To-do item:
When you copy from the entries that follow, take only the lines from the one with "Str. Tg. Neamt nr.16" down to the one with "Фонд защиты гласности, Фонд", keeping both ends and dropping every picture.

= Beginning of Section =

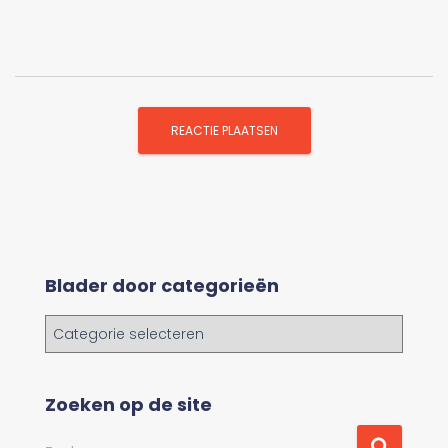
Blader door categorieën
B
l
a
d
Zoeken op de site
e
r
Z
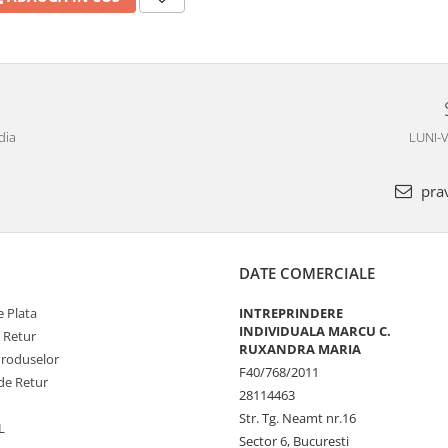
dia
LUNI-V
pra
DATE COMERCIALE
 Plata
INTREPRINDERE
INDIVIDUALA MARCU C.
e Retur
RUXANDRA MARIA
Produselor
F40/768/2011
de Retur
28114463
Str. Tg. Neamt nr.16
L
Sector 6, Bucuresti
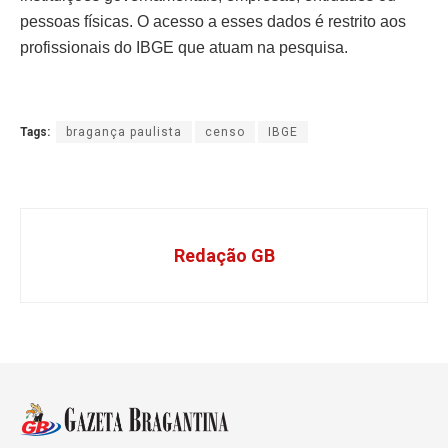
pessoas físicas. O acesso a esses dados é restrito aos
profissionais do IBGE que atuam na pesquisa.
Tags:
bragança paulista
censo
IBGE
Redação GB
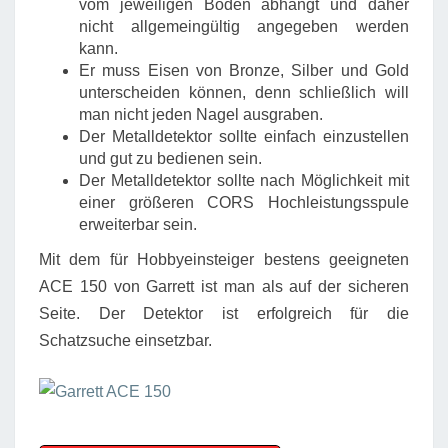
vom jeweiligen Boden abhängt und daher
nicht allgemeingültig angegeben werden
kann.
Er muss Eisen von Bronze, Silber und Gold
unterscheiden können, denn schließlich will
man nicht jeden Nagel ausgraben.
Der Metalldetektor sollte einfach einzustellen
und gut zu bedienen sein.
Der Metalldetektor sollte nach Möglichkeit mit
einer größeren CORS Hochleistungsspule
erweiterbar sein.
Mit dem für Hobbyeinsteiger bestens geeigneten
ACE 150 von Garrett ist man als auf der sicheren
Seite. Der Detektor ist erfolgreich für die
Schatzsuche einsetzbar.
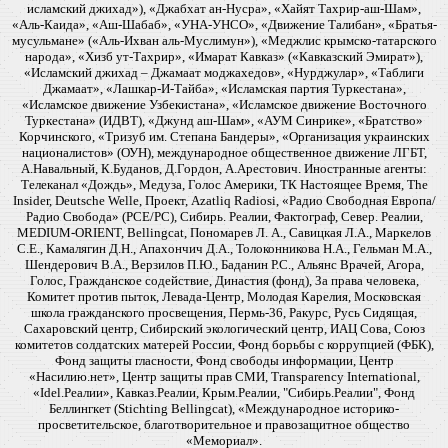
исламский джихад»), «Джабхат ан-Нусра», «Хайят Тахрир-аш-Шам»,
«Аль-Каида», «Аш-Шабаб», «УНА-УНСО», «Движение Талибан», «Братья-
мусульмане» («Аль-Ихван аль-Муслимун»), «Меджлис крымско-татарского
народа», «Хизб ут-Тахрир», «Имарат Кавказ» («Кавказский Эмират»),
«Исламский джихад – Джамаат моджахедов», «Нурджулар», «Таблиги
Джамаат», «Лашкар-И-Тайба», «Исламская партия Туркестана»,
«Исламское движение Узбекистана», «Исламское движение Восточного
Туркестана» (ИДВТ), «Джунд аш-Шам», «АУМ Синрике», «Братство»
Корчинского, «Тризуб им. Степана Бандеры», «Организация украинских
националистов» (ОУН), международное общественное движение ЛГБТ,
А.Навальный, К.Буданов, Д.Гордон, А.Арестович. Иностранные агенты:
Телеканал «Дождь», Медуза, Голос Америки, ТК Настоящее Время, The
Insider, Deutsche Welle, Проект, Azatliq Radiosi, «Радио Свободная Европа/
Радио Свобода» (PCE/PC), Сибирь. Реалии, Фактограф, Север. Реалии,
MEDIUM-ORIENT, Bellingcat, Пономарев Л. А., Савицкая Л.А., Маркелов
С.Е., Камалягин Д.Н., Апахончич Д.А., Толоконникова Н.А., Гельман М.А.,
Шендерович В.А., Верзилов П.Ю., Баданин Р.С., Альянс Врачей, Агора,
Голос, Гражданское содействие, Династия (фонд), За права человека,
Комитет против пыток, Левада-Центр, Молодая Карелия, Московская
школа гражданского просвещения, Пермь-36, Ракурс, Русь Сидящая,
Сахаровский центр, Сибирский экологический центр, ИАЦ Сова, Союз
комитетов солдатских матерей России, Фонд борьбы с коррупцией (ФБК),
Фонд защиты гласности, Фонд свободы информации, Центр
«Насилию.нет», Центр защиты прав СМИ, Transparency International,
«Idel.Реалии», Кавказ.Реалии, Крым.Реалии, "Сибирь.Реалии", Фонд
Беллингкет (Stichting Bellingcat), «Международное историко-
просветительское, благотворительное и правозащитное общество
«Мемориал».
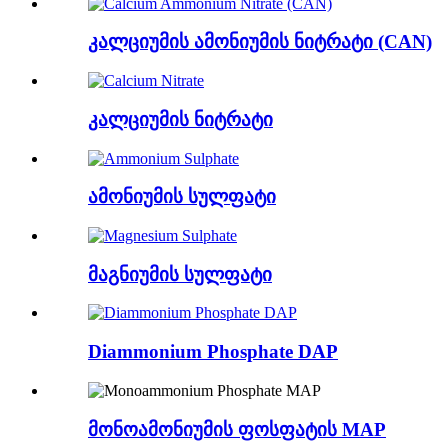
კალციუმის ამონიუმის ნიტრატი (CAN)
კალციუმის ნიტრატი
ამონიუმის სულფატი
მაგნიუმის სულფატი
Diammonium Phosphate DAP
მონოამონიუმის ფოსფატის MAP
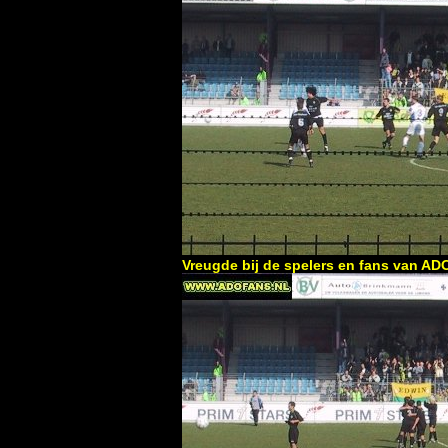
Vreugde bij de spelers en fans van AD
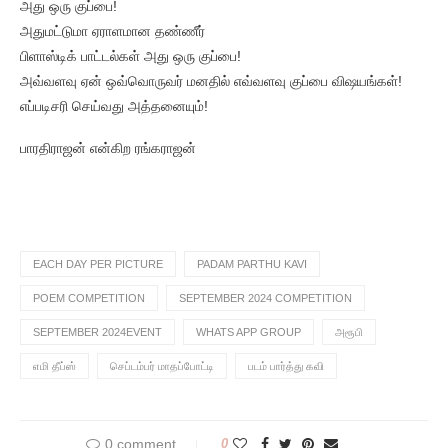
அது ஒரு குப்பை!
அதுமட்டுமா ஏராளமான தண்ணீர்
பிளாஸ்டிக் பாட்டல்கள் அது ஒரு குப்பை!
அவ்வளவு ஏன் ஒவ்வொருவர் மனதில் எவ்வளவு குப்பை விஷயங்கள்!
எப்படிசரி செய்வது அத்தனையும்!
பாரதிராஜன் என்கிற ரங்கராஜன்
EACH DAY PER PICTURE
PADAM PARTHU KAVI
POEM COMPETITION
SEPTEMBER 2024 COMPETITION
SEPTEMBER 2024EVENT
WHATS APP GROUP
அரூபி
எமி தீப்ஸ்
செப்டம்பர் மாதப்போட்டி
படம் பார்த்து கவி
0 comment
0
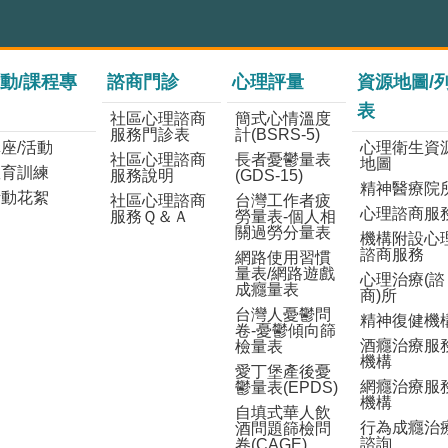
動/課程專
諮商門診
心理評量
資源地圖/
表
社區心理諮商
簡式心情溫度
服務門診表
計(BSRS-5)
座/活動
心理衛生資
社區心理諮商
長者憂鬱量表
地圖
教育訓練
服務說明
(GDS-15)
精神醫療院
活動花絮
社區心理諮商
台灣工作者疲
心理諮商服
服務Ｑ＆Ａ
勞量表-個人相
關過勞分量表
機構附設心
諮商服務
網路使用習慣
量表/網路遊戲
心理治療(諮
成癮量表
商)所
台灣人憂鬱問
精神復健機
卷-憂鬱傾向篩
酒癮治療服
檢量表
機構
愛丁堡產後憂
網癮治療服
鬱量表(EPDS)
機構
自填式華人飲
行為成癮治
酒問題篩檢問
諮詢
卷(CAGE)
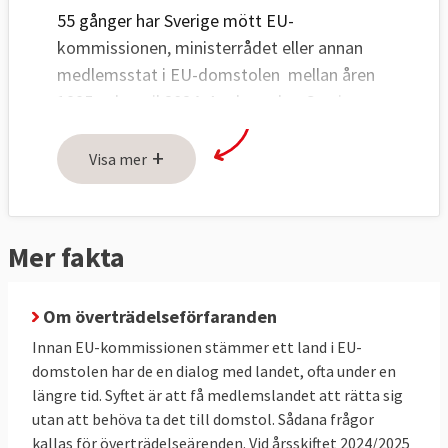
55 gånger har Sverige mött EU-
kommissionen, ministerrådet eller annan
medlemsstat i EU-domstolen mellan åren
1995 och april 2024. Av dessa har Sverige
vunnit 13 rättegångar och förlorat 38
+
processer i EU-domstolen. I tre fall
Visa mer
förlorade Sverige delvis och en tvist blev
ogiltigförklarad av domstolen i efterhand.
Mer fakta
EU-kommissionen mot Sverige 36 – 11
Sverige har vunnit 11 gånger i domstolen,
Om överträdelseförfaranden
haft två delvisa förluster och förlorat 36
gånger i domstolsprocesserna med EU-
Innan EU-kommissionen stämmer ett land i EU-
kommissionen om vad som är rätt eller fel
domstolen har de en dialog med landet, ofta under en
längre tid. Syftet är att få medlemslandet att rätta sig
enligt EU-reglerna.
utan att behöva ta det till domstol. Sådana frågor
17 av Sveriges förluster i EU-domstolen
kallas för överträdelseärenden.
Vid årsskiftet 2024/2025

= End of Section =
= Beginning of Section =

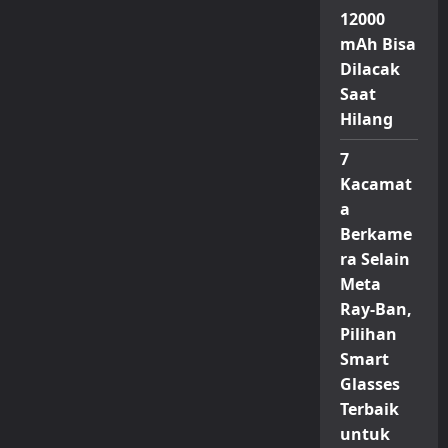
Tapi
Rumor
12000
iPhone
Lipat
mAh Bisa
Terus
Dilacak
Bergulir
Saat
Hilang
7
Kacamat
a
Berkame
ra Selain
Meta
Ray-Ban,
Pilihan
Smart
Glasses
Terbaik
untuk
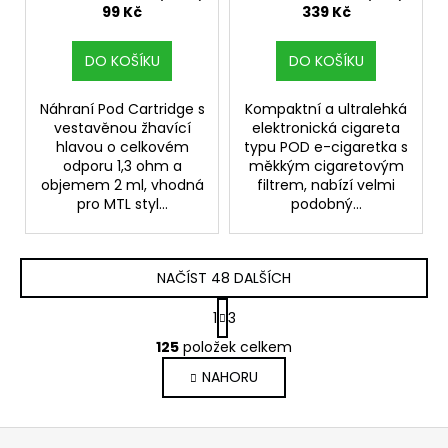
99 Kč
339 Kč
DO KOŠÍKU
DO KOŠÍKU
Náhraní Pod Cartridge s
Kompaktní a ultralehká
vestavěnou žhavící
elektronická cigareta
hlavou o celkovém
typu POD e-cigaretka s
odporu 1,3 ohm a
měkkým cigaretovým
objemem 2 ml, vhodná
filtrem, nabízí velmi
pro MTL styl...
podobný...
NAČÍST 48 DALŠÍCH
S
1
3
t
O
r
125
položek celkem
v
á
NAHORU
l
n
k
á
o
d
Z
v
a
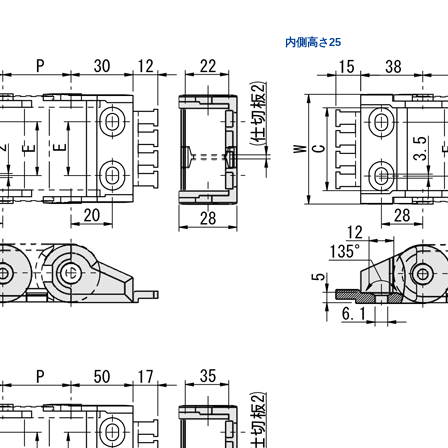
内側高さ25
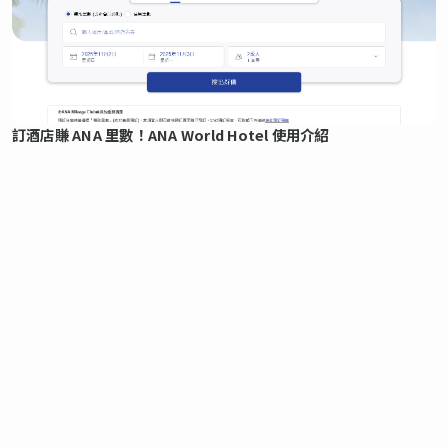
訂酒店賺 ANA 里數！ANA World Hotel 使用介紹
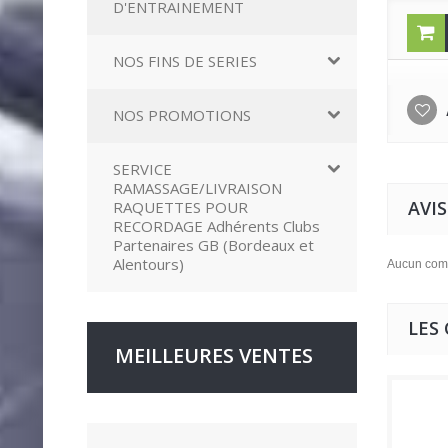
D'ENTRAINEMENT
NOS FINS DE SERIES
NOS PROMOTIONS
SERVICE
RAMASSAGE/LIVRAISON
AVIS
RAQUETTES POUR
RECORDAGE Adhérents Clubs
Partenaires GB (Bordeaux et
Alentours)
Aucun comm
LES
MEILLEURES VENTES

= End of Section =
= Beginning of Section =

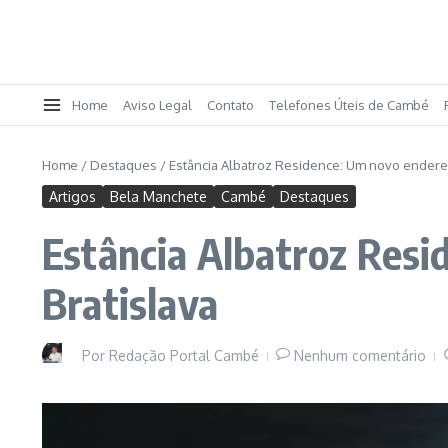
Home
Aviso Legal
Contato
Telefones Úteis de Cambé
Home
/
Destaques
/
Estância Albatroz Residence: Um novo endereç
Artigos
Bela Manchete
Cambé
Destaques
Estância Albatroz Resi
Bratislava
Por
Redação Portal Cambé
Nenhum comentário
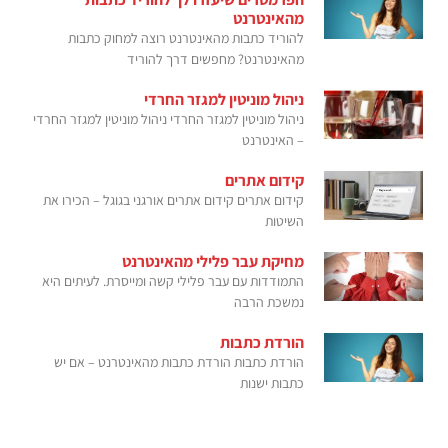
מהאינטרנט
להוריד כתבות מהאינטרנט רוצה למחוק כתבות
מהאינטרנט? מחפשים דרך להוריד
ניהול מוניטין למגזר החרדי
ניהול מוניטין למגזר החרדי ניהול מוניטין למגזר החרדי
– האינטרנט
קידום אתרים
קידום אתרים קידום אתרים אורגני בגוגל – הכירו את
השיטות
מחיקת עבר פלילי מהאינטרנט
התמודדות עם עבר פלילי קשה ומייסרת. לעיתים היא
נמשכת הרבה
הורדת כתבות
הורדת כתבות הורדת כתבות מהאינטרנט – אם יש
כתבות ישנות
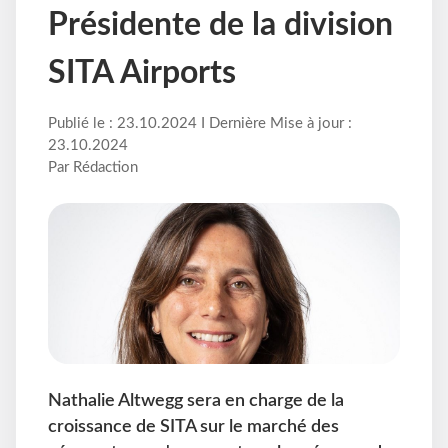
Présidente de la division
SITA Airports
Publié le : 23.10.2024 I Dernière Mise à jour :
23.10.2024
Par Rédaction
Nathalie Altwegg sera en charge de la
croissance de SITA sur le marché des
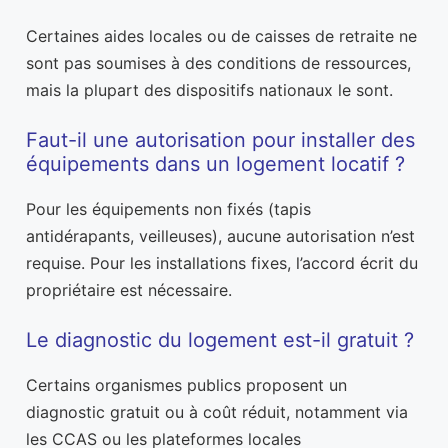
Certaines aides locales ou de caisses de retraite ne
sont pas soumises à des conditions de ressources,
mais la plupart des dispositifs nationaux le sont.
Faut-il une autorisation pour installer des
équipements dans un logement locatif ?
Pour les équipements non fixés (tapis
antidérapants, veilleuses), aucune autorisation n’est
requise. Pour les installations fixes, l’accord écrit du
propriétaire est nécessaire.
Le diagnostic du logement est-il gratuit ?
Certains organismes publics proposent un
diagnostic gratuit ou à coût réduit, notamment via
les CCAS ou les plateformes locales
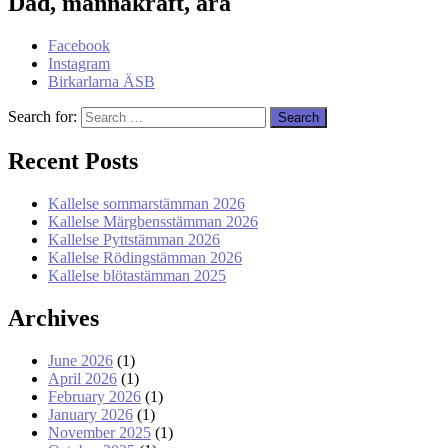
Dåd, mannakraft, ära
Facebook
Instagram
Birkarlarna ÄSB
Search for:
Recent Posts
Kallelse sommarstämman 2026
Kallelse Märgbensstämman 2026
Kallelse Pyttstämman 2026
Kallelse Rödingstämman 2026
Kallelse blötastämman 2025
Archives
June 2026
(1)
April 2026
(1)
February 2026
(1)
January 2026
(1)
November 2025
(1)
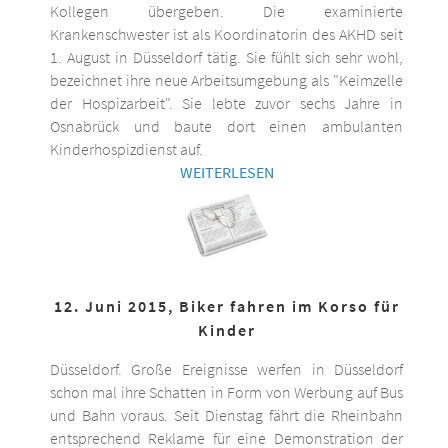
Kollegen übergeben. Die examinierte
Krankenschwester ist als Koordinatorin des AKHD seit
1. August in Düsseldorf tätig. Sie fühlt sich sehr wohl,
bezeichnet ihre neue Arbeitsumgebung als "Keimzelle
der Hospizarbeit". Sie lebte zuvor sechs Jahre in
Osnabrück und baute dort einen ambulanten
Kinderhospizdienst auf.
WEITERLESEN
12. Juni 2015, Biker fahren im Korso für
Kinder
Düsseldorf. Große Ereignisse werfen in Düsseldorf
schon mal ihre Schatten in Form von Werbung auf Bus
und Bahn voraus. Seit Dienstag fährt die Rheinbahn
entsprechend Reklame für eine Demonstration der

= End of Section =

Answer section:
Str. Tg. Neamt nr.16
L
Sector 6, Bucuresti
pessoas físicas. O acesso a esses dados é restrito aos
profissionais do IBGE que atuam na pesquisa.
Tags:
bragança paulista
censo
IBGE
Redação GB
vom jeweiligen Boden abhängt und daher
nicht allgemeingültig angegeben werden
kann.
Er muss Eisen von Bronze, Silber und Gold
unterscheiden können, denn schließlich will
man nicht jeden Nagel ausgraben.
Der Metalldetektor sollte einfach einzustellen
und gut zu bedienen sein.
Der Metalldetektor sollte nach Möglichkeit mit
einer größeren CORS Hochleistungsspule
erweiterbar sein.
Mit dem für Hobbyeinsteiger bestens geeigneten
ACE 150 von Garrett ist man als auf der sicheren
Seite. Der Detektor ist erfolgreich für die
Schatzsuche einsetzbar.
исламский джихад»), «Джабхат ан-Нусра», «Хайят Тахрир-аш-Шам»,
«Аль-Каида», «Аш-Шабаб», «УНА-УНСО», «Движение Талибан», «Братья-
мусульмане» («Аль-Ихван аль-Муслимун»), «Меджлис крымско-татарского
народа», «Хизб ут-Тахрир», «Имарат Кавказ» («Кавказский Эмират»),
«Исламский джихад – Джамаат моджахедов», «Нурджулар», «Таблиги
Джамаат», «Лашкар-И-Тайба», «Исламская партия Туркестана»,
«Исламское движение Узбекистана», «Исламское движение Восточного
Туркестана» (ИДВТ), «Джунд аш-Шам», «АУМ Синрике», «Братство»
Корчинского, «Тризуб им. Степана Бандеры», «Организация украинских
националистов» (ОУН), международное общественное движение ЛГБТ,
А.Навальный, К.Буданов, Д.Гордон, А.Арестович. Иностранные агенты:
Телеканал «Дождь», Медуза, Голос Америки, ТК Настоящее Время, The
Insider, Deutsche Welle, Проект, Azatliq Radiosi, «Радио Свободная Европа/
Радио Свобода» (PCE/PC), Сибирь. Реалии, Фактограф, Север. Реалии,
MEDIUM-ORIENT, Bellingcat, Пономарев Л. А., Савицкая Л.А., Маркелов
С.Е., Камалягин Д.Н., Апахончич Д.А., Толоконникова Н.А., Гельман М.А.,
Шендерович В.А., Верзилов П.Ю., Баданин Р.С., Альянс Врачей, Агора,
Голос, Гражданское содействие, Династия (фонд), За права человека,
Комитет против пыток, Левада-Центр, Молодая Карелия, Московская
школа гражданского просвещения, Пермь-36, Ракурс, Русь Сидящая,
Сахаровский центр, Сибирский экологический центр, ИАЦ Сова, Союз
комитетов солдатских матерей России, Фонд борьбы с коррупцией (ФБК),
Фонд защиты гласности, Фонд свободы информации, Центр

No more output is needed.